Lagrangian measurements of inertial particle accelerations in turbulent flows.

Fluid turbulence exhibits strong intermittency at the small scales: the probability of high amplitude fluctuations, caused by intense regions of local vorticity is greatly increased from what would be predicted if the fluctuations had a~Gaussian distribution. This results in the acceleration probability density function (pdf) of passive fluid particles having~highly~stretched exponential tails.~ Particles with density greater than that of the surrounding fluid, i.e., inertial particles, will respond to the flow differently than passive fluid particles.
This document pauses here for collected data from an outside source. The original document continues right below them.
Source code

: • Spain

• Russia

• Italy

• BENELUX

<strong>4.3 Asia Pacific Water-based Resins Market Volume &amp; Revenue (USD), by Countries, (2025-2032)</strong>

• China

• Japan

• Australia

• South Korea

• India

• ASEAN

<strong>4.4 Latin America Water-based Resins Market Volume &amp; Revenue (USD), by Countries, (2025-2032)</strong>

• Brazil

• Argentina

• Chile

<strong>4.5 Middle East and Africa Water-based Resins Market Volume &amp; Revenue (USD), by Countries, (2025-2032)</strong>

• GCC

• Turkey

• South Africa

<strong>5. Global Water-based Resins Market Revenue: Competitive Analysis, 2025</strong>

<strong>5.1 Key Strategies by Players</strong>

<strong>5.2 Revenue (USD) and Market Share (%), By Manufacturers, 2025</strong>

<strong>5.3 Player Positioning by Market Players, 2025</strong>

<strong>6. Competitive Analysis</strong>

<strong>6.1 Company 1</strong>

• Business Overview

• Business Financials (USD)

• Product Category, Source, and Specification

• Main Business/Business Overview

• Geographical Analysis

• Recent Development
They will be ejected from the intense, intermittent high vorticity regions into regions of high strain, thereby preferentially sampling the flow. This has consequences for raindrop formation in clouds, industrial mixing, dispersion and pollution, and also provides insight into the fluid structure itself. Here we review recent experimental measurements of inertial particles in turbulence. We show that as inertial effects become more pronounced, the tails of the acceleration pdf become less stretched, and that clustering occurs at the small scales. We present measurements of the radial distribution function, a statistical measure of clustering, and relate this to the changes we observe in the acceleration pdf. Results of wind-tunnel experiments are compared with measurements from stirred tanks and ``box turbulence'' and related to direct numerical simulations and models. Effects of particle size and initial flow conditions will be discussed.